One of the reasons I have always been proud to be a part of this industry is that it gives consumers true value … quality parts, knowledgeable technicians and real value for the money spent. I know auto repairs are one of those subjects many complain about, but I have been around long enough to know that customers always complain about the invoice. However, if the works is done on time and done right the first time, they will always come back.
But, even before I got anywhere near this industry, I was a consumer of automotive service and aftermarket parts. And the reason I always chose aftermarket product over original equipment products was simple for me: I always knew aftermarket product was better – better engineered, better manufactured, better tested, better value.
Simple logic told me that carmakers built cars to sell. And, to get the car produced at a reasonable price point and to look the way they wanted it to look, the automakers had to make compromises in the design of the components used in the vehicle. On top of that, I realized that the aftermarket manufacturers had the advantage of studying how the OE parts wore, re-engineering the parts to compensate for inherent weaknesses in the original design.
Somehow, though, over the years, we seem to have let that quality advantage melt away, allowing the quality message become a perception of “almost as good,” with the carmakers slowly eroding the truth that aftermarket components are equal to or better than OE parts. Regardless of the reality, perception is what folks believe.

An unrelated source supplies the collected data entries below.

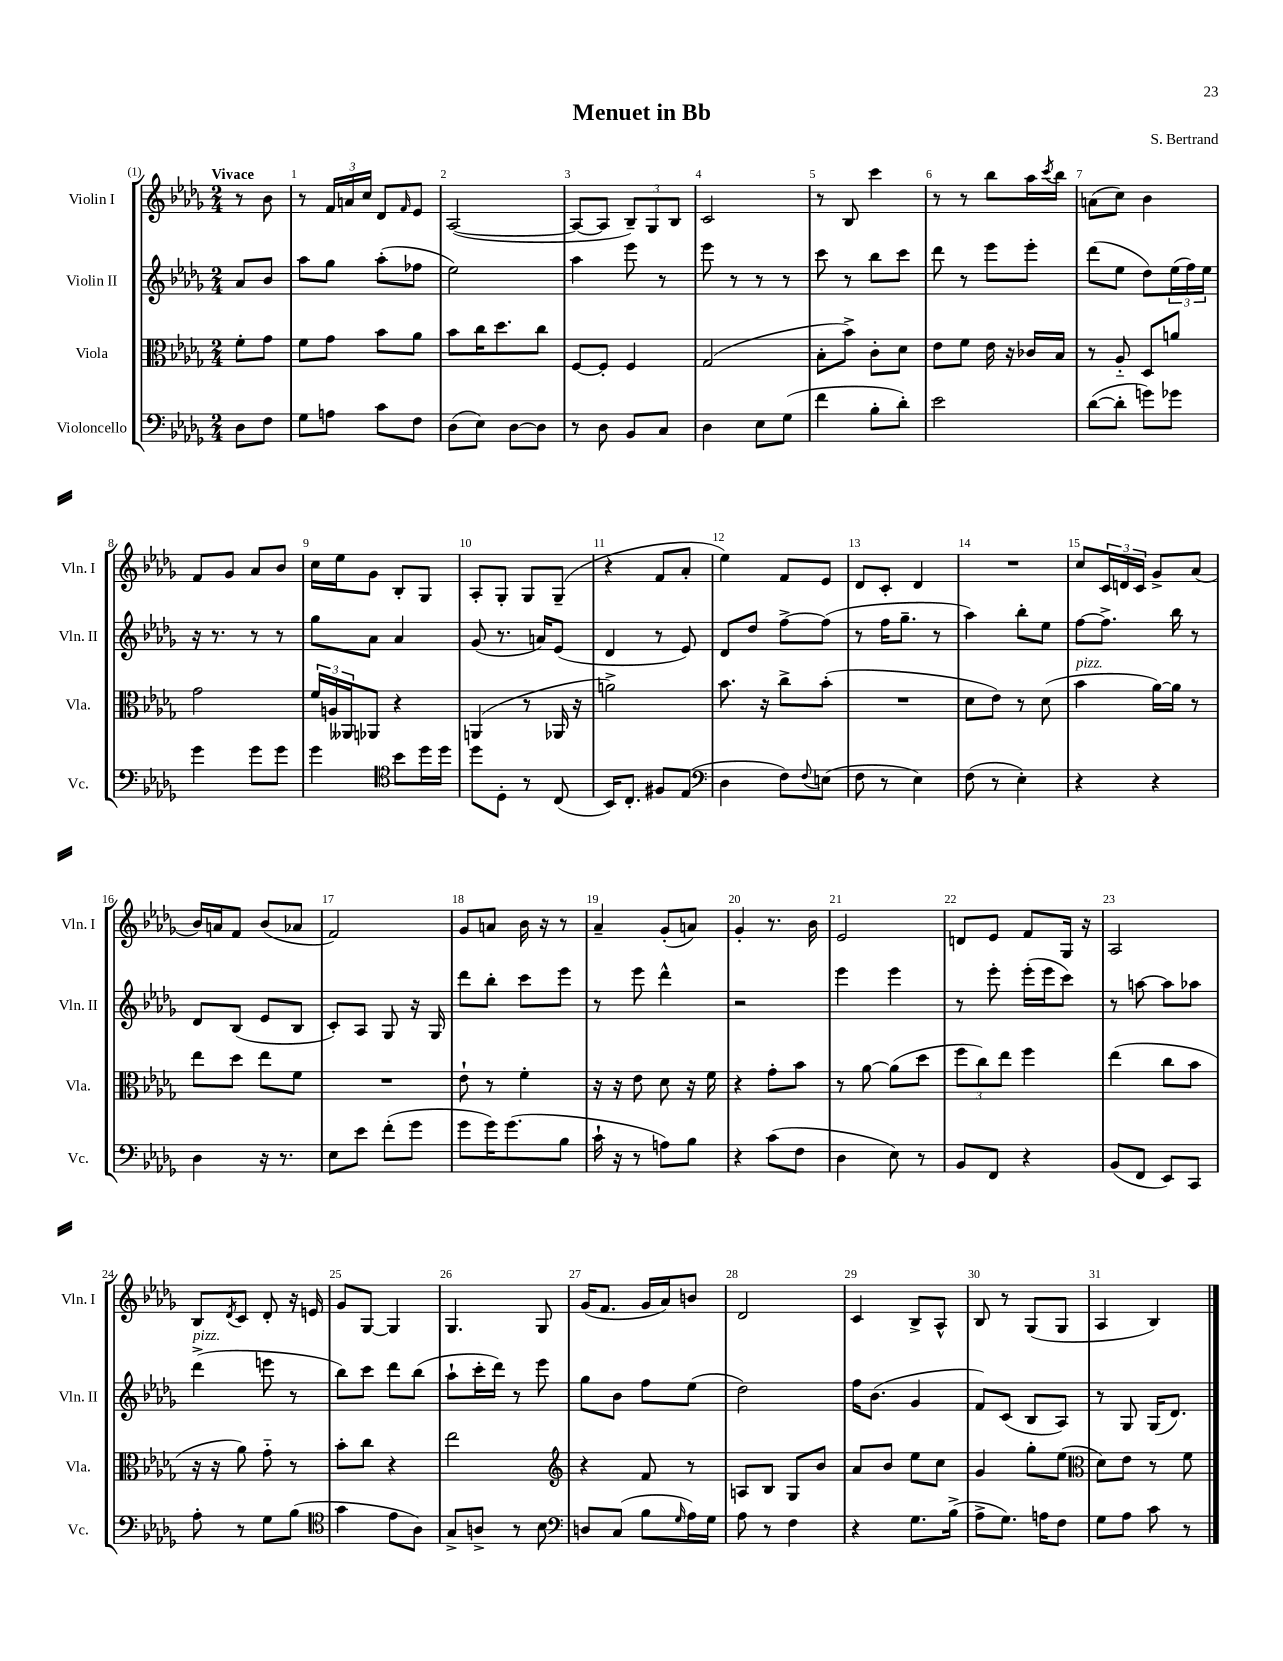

**kern	**kern	**kern	**kern
*part4	*part3	*part2	*part1
*staff4	*staff3	*staff2	*staff1
*I"Violoncello	*I"Viola	*I"Violin II	*I"Violin I
*I'Vc.	*I'Vla.	*I'Vln. II	*I'Vln. I
*clefF4	*clefC3	*clefG2	*clefG2
*k[b-e-a-d-g-]	*k[b-e-a-d-g-]	*k[b-e-a-d-g-]	*k[b-e-a-d-g-]
*M2/4	*M2/4	*M2/4	*M2/4
=	=	=	=
!	!	!	!LO:TX:a:B:t=Vivace
8D-\L	8f'\L	8a-/L	8r
8F\J	8g-\J	8b-/J	8b-\
=1	=1	=1	=1
8G-\L	8f\L	8aa-\L	8r
8An\J	8g-\J	8gg-\J	24f/LL
.	.	.	24an/
.	.	.	24cc/JJ
8c\L	8b-\L	(8aa-'\L	8d-/L
.	.	.	16qqf/
8F\J	8a-\J	8ff-X\J	8e-/J
=2	=2	=2	=2
(8D-\L	8b-\L	2ee-\)	([2A-/
8E-\J)	16cc\K	.	.
.	8.dd-\	.	.
[8D-\L	.	.	.
8D-\J]	8cc\J	.	.
=3	=3	=3	=3
8r	[8F/L	4aa-\	8A-/L_
8D-\	8F'/J]	.	8A-/J]
8BB-/L	4F/	8eee-\	12B-~/L)
.	.	.	12G-/
8C/J	.	8r	.
.	.	.	12B-/J
=4	=4	=4	=4
4D-\	(2G-/	8eee-\	2c/
.	.	8r	.
8E-\L	.	8r	.
(8G-\J	.	8r	.
=5	=5	=5	=5
4f\	8B-'\L	8ccc\	8r
.	8b-^\J)	8r	8B-/
8B-'\L	8c'\L	8bb-\L	4ccc\
8d-'\J)	8d-\J	8ccc\J	.
=6	=6	=6	=6
2e-\	8e-\L	8ddd-\	8r
.	8f\J	8r	8r
.	16e-\	8eee-\L	8bb-\L
.	16r	.	.
.	16c-X/LL	8eee-'\J	16aa-\L
.	.	.	8qccc/
.	16B-/JJ	.	16bb-\JJ
=7	=7	=7	=7
([8d-\L	8r	(8ddd-\L	(8an\L
8d-'\J]	8A-/	8ee-\J	8cc\J)
8gn\L)	8D-/L	8dd-\L)	4b-\
8g-X\J	8an/J	(24ee-\L	.
.	.	24ff\)	.
.	.	24ee-\JJ	.
!!LO:LB:g=z
=8	=8	=8	=8
4g-\	2g-\	16r	8f/L
.	.	8.r	.
.	.	.	8g-/J
8g-\L	.	8r	8a-/L
8g-\J	.	8r	8b-/J
=9	=9	=9	=9
4g-\	24f/LL	8gg-\L	16cc\LL
.	24An/	.	.
.	.	.	16ee-\J
.	24AA--X/J	.	.
.	8AA-X/J	8a-\J	8g-\J
*clefC4	*	*	*
8b-\L	4r	4a-/	8B-'/L
16dd-\L	.	.	8G-/J
16dd-\JJ	.	.	.
=10	=10	=10	=10
8dd-\L	(4AAn/	(8g-/	8A-'/L
8D-'\J	.	8.r	8G-'/J
8r	8r	.	8G-/L
.	.	16an/KL)	.
(8C/	16AA-X/	(8e-/J	(8G-~/J
.	16r	.	.
=11	=11	=11	=11
16BB-/KL)	2an^\)	4d-/	4r
8.C'/J	.	.	.
8F#X/L	.	8r	8f/L
(8E-/J	.	8e-/)	8a-'/J
=12	=12	=12	=12
*clefF4	*	*	*
4D-\	8.b-\	8d-/L	4ee-\)
.	.	8dd-/J	.
.	16r	.	.
8F\L)	8cc^\L	[8ff^\L	8f/L
8qqF/	.	.	.
(8En\J	(8b-'\J	(8ff\J]	8e-/J
=13	=13	=13	=13
8F\	2r	8r	8d-/L
8r	.	16ff\KL	8c'/J
.	.	8.gg-~\J	.
4E-\)	.	.	4d-/
.	.	8r	.
=14	=14	=14	=14
(8F\	8d-\L	4aa-\)	2r
8r	8e-\J)	.	.
4E-'\)	8r	8bb-'\L	.
.	(8d-\	8ee-\J	.
=15	=15	=15	=15
!	!LO:TX:a:i:t=pizz.	!	!
4r	4b-\	[8ff\L	8cc/L
.	.	8.ff^\J]	24c/L
.	.	.	24dn/
.	.	.	24c/JJ
4r	[16a-\LL)	.	8g-^/L
.	16a-\JJ]	16bb-\	.
.	8r	8r	(8a-/J
!!LO:LB:g=z
=16	=16	=16	=16
4D-\	8ee-\L	8d-/L	16b-/LL)
.	.	.	16an/J
.	8dd-\J	(8B-/J	8f/J
16r	8ee-\L	8e-/L	(8b-/L
8.r	.	.	.
.	8f\J	8B-/J	8a-X/J
=17	=17	=17	=17
8E-\L	2r	8c'/L)	2f/)
8e-\J	.	8A-/J	.
(8f'\L	.	8G-/	.
8g-\J	.	16r	.
.	.	16G-/	.
=18	=18	=18	=18
8g-\L	8e-`\	8ddd-\L	8g-/L
16g-\K)	8r	8bb-'\J	8an/J
(8.g-\	.	.	.
.	4f'\	8ccc\L	16b-\
.	.	.	16r
8B-\J	.	8eee-\J	8r
=19	=19	=19	=19
16c`\	16r	8r	4a-~/
16r	16r	.	.
8r	8e-\	8eee-\	.
8An\L)	8d-\	4ddd-^^\	(8g-'/L
8B-\J	16r	.	8an/J)
.	16f\	.	.
=20	=20	=20	=20
4r	4r	2r	4g-'/
(8c\L	8g-'\L	.	8.r
8F\J	8b-\J	.	.
.	.	.	16b-\
=21	=21	=21	=21
4D-\	8r	4eee-\	2e-/
.	[8a-\	.	.
8E-\)	(8a-\L]	4eee-\	.
8r	8dd-\J	.	.
=22	=22	=22	=22
8BB-/L	12ff\L	8r	8dn/L
.	12cc\)	.	.
8FF/J	.	8eee-'\	8e-/J
.	12ee-\J	.	.
4r	4ff\	(16eee-'\LL	8f/L
.	.	16eee-\J	.
.	.	8ccc\J)	16G-/Jk
.	.	.	16r
=23	=23	=23	=23
(8BB-/L	(4ee-\	8r	2A-/
8FF/J	.	[8aan\	.
8EE-/L)	8cc\L	8aa\L]	.
8CC/J	8b-\J	8aa-X\J	.
!!LO:LB:g=z
=24	=24	=24	=24
!	!	!LO:TX:a:i:t=pizz.	!
8A-'\	16r	(4ddd-^\	8B-/L
.	16r	.	.
.	.	.	8qd-/
8r	8a-\)	.	8c/J
8G-\L	8g-\	8eeen\	8d-'/
(8B-\J	8r	8r	16r
.	.	.	16en/
=25	=25	=25	=25
*clefC4	*	*	*
4g-\	8b-'\L	8bb-\L)	8g-/L
.	8cc\J	8ccc\J	[8G-/J
8e-\L	4r	8ddd-\L	4G-/]
8A-\J)	.	(8bb-\J	.
=26	=26	=26	=26
8G-^/L	2ee-\	8aa-`\L	4.G-/
8An^/J	.	16ccc'\L	.
.	.	16ddd-\JJ)	.
8r	.	8r	.
8B-\	.	8eee-\	8G-/
=27	=27	=27	=27
*clefF4	*clefG2	*	*
8Dn/L	4r	8gg-\L	(16g-/KL
.	.	.	8.f/J
(8C/J	.	8b-\J	.
8B-\L	8f/	8ff\L	16g-/LL
.	.	.	16a-/J)
16qqG-/	.	.	.
16A-\L)	8r	(8ee-\J	8bn/J
16G-\JJ	.	.	.
=28	=28	=28	=28
8A-\	8An/L	2dd-\)	2d-/
8r	8B-/J	.	.
4F\	8G-/L	.	.
.	8b-/J	.	.
=29	=29	=29	=29
4r	8a-/L	16ff\KL	4c/
.	.	(8.b-\J	.
.	8b-/J	.	.
8.G-\L	8ee-\L	4g-/	8B-^/L
.	8cc\J	.	8A-^^/J
(16B-^\Jk	.	.	.
=30	=30	=30	=30
8A-^\L	4g-/	8f/L)	8B-/
8.G-\J)	.	(8c/J	8r
.	8gg-'\L	8B-/L	(8G-/L
16An\KL	.	.	.
8F\J	(8ee-\J	8A-/J)	8G-/J
=31	=31	=31	=31
*	*clefC3	*	*
8G-\L	8d-\L)	8r	4A-/
8A-\J	8e-\J	8G-/	.
8c\	8r	(16G-/KL	4B-/)
.	.	8.d-/J)	.
8r	8f\	.	.
==	==	==	==
*-	*-	*-	*-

That’s why I have been pleased with the overall “Know Your Parts” campaign out if AASA, and particularly pleased to see that they have taken the campaign a step further, beginning the process of setting up a website for technicians and shop owners that promotes the “what’s in the box” message to the keystone members of the aftermarket channel.
To that end, AASA is now seeking significant input from those technicians and shop owners in the industry regarding what should be available on that site, what types of information will benefit the folks who throw away the box. Those interested in supplying some ideas can go to the site noted above and share their input.

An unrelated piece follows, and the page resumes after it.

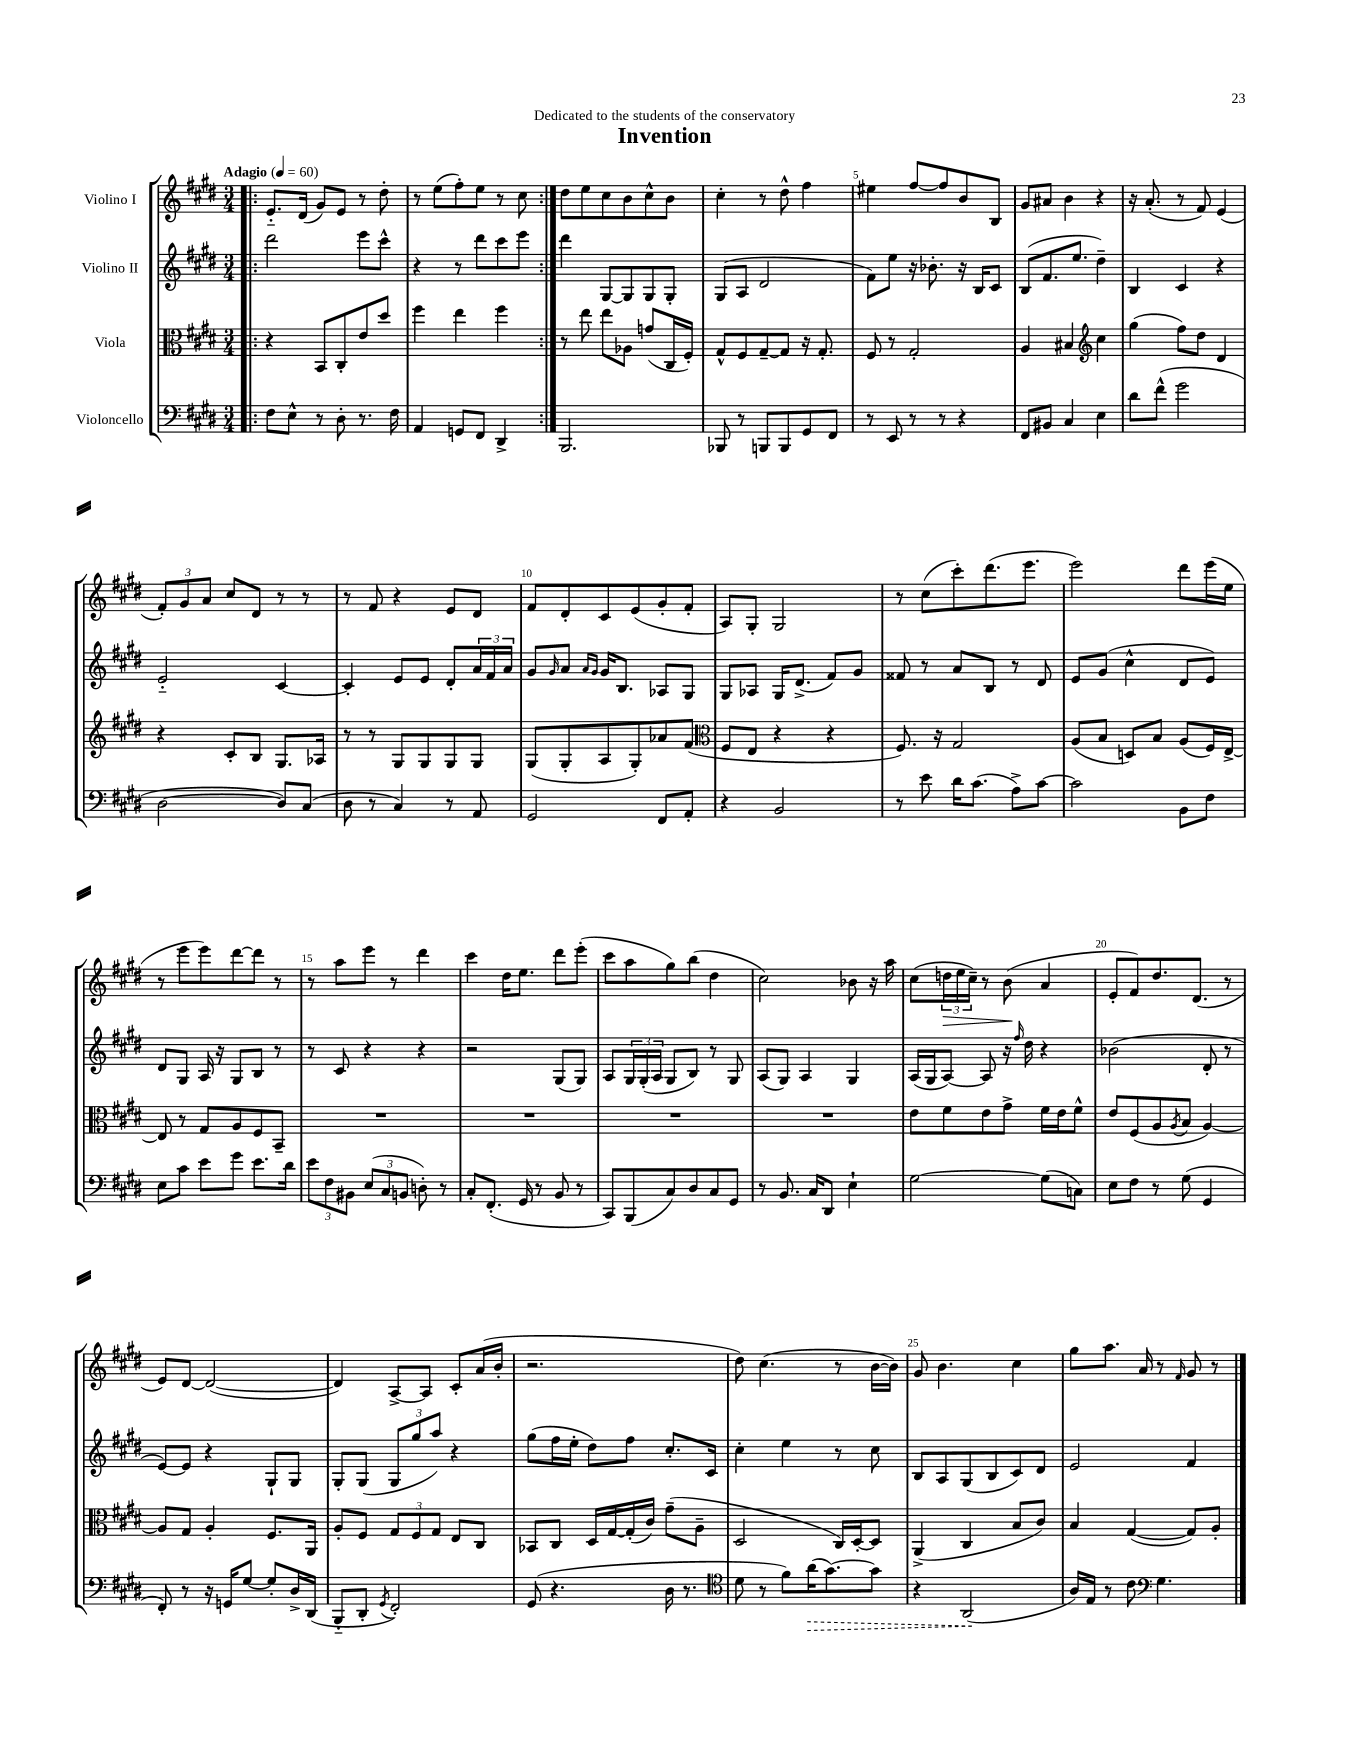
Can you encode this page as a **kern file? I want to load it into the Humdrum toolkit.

Back in the day, consumers knew that aftermarket product was quality product, backed by brand names that they recognized and knew they could trust in. But brand awareness has diminished over the years, and many of the most recognized aftermarket brands have either faded completely out of sight or have been diluted to the point that they are barely remembered. And, in the breach, there are parts retailers and program groups — today’s recognized brands and the ones that must promote the quality of the product and the quality of the shops that do the work.
Like or not, the world has changed dramatically, and how the message gets to consumers is more complex now then ever. Between social media and other Internet-based entities, consumers are inundated with the marketing message from both carmakers and aftermartketers alike. But, for too long, as an industry, we have allowed others to control the quality message.
Maybe we assume consumers know our parts are the highest quality and, most often, better than the original components. But, through programs like the “Know Your Parts” campaign, maybe we can continue to regain the ground we have lost regarding the quality message.